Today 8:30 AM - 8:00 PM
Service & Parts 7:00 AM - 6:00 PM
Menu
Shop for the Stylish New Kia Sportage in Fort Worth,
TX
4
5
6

→ ACTIVITY: Print out all of the data above word for word.

→ RESPONSE TO THIS EXERCISE:
Today 8:30 AM - 8:00 PM
Service & Parts 7:00 AM - 6:00 PM
Menu
Shop for the Stylish New Kia Sportage in Fort Worth,
TX
4
5
6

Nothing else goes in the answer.